What is diabetes and how to control it with proper treatments

Diabetes both accelerates age-related changes and is itself, to a certain extent, an age-related decrement of chemical balance. Diabetes is an inability to keep the blood-sugar level within the normal range. Over the age of 70, 20 per cent of men and 30 per cent of women show, an impairment of glucose homeostasis and about 10 per cent can be regarded as diabetic. A few have been diabetic since early adult life or even childhood, but most of them will have a maturity-onset type of diabetes which is especially common in obese people and is usually manageable without insulin, being controlled by diet alone or diet together with tablets. The onset may be quite symptomless or there may be a vague deterioration in the general health: sometimes there is thirst, weight loss, and a tendency to pass large quantities of urine; sometimes there may also be a susceptibility to infection particularly of the bladder, and itching around the genitalia.

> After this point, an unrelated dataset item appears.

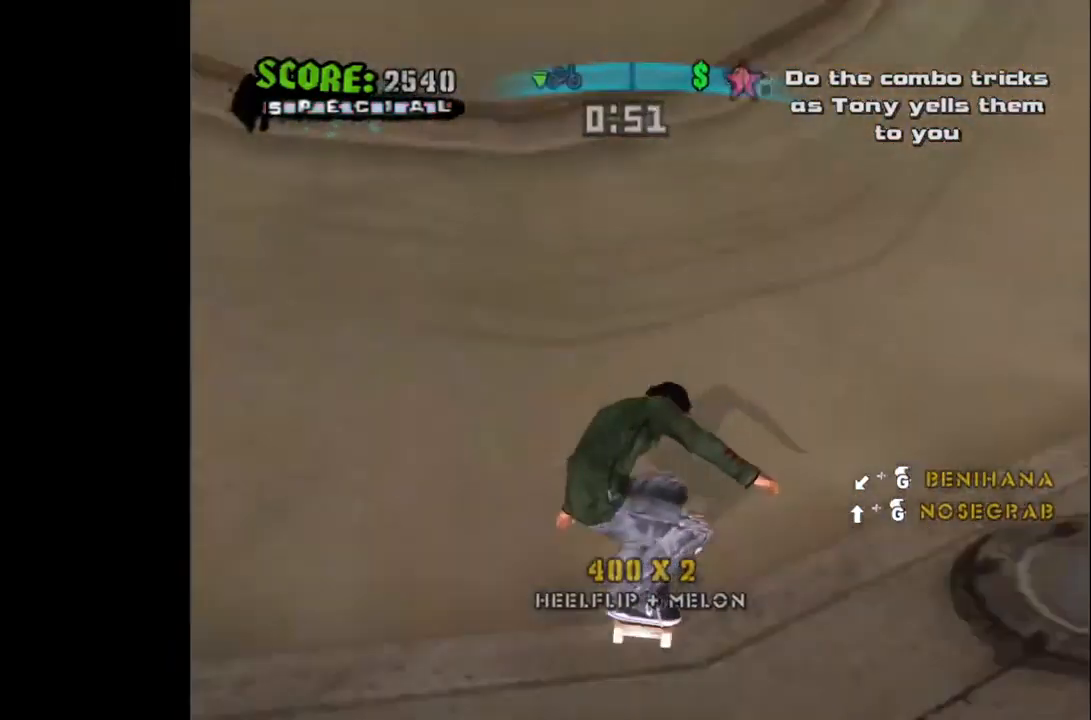
{"buttons": ["CROSS"], "left_stick": "center", "right_stick": "center", "events": [[83, "DPAD_LEFT", "down"], [183, "DPAD_LEFT", "up"], [300, "DPAD_RIGHT", "down"], [383, "DPAD_RIGHT", "up"]]}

If there are symptoms, treatment will probably be required, and the first step is the dietary correction of obesity. In those who are not particularly overweight, or whose symptoms persist following reduction, it is usual to prescribe a controlled diet in which, these days, most of the energy requirement is supplied in the form of carbohydrate rather than fat. The carbohydrate should be of the high-fiber, unrefined polysaccharide type to be found in wholemeal bread and biscuits, wholegrain breakfast cereals (porridge, Weetabix, Shredded Wheat), all vegetables (especially pulses and potatoes in their jackets), all fruit, and brown rice. Monosaccharides (glucose) and disaccharides (sucrose) should be avoided, which precludes syrup, honey, jam, marmalade, chocolate (including the ‘diabetic’ variety which is both high in calories and expensive), sweets, cakes, pastries, ordinary biscuits, sweet drinks, tinned fruits, and sweetened cereals. Fairly strict dietary control provides a basis for achieving a reasonably stable blood-sugar level in a substantial number of diabetics. Other diabetics require tablets which stimulate the secretion of insulin by the pancreas (sulphonylureas), and a few need a different type of oral drug as well or instead (biguanides).

Urine testing

Although patients are usually advised to test the urine regularly in order to check the control of their diabetes, the amount of sugar in the urine is often a very inaccurate guide to the blood level, and a blood-sugar measurement is advisable from time to time and is essential for those on insulin. Any acute illness is likely to disturb diabetic control, as can diuretic drugs given to disperse accumulated fluid in other conditions such as heart failure. A simple device for obtaining a drop of blood from the finger is now available, and there is a small instrument (glucometer) to be kept at home so that patients can undertake their own measurements.